Closed mx-moth closed 9 years ago
Could this section include the option to define the homepage in the CMS rather than in the django admin as well? Option two looks much better from a UX perspective.
@tmsndrs that is already being tackled by a Torchbox developer and is potentially quite different to this. Lets keep this about a general "Settings" system.
@timheap We've discussed this between ourselves before but haven't tackled it yet.
What you're proposing is the start, but the remit is quite wide ranging and complex. A truly extensible, convenient "settings" system must store settings defined by Wagtail itself, as well as those defined by the implementer. Additionally there are some settings that only a developer would understand (and only they should therefore access it) versus some that an Admin would need to change.

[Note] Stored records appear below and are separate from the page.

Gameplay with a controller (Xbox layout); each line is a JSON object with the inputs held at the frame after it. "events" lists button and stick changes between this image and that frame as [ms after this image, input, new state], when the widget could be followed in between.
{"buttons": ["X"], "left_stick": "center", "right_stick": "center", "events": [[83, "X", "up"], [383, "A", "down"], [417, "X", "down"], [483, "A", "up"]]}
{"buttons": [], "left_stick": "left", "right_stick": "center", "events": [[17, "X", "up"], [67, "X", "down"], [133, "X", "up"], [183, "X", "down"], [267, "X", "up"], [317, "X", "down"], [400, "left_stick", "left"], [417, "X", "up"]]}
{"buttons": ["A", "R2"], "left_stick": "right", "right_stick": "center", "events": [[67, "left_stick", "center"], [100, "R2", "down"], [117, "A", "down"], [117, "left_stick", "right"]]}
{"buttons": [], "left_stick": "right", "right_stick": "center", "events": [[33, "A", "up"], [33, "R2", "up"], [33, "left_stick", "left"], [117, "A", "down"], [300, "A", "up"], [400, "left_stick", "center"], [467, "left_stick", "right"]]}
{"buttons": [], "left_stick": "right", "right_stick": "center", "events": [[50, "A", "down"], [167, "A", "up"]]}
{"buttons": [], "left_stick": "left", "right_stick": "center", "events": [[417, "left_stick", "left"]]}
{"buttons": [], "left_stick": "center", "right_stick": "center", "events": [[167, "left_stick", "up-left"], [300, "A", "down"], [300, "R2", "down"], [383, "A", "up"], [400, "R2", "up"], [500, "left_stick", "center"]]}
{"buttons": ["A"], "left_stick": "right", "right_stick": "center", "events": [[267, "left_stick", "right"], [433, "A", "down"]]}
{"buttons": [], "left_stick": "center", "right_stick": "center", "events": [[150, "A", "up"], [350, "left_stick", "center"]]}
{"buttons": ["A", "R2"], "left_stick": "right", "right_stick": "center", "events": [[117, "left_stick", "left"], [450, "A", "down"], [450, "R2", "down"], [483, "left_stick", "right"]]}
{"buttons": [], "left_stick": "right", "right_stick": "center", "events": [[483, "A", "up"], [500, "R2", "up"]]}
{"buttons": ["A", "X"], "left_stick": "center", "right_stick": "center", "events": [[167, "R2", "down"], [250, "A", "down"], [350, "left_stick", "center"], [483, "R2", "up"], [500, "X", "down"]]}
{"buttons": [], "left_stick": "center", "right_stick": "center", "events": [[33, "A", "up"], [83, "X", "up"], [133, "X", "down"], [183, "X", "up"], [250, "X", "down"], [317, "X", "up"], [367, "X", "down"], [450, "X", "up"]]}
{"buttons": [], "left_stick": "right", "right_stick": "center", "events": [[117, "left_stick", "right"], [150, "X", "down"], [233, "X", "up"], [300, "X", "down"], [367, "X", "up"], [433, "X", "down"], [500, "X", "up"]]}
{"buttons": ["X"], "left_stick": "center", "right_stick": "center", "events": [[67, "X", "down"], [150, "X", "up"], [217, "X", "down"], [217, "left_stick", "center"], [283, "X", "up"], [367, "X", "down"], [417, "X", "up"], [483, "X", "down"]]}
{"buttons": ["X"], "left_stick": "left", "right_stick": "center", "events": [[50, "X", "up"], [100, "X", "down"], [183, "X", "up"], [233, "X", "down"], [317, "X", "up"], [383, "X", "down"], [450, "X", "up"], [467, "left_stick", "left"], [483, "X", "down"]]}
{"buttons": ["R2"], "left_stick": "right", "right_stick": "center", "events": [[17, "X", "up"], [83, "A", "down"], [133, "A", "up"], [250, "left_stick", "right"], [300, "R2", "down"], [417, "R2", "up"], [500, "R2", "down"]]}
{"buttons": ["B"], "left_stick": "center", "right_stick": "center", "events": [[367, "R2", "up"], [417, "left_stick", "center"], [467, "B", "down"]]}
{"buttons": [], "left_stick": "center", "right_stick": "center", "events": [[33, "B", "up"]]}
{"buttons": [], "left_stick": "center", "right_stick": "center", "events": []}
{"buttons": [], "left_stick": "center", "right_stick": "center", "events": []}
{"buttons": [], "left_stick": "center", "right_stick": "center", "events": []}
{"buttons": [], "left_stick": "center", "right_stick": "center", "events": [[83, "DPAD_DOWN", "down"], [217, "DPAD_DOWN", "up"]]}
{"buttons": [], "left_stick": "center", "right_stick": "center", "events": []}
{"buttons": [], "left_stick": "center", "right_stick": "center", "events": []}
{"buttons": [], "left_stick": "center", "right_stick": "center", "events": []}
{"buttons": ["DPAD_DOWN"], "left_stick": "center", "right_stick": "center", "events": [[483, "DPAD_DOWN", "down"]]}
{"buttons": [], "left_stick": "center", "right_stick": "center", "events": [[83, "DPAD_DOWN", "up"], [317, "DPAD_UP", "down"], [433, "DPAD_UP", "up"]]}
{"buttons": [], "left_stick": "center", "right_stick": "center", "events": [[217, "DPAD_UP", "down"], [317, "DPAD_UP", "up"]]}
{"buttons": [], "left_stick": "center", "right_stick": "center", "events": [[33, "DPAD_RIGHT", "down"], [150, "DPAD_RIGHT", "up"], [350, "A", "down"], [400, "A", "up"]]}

An example of such settings:
Generally though, we're acutely aware of the problem of storing configuration in the database. We've been bitten way too many times by Drupal on this front. We'd want to carefully consider how a site's settings might affect deployment. How do you deploy such-and-such from a staging server to production without also having to manually duplicate the N settings it depends on? Perhaps a concept of "defaults" that get used before database settings have been created? Perhaps the solution is that no settings that an admin wouldn't change, should be stored?
Back to your suggestions, personally I dislike the reuse of snippets here. Even use of the term seems to imply we're bolting functionality onto something that isn't essentially designed for the purpose. If we're making a settings system, I'd prefer that we call it that. It's certainly more marketable.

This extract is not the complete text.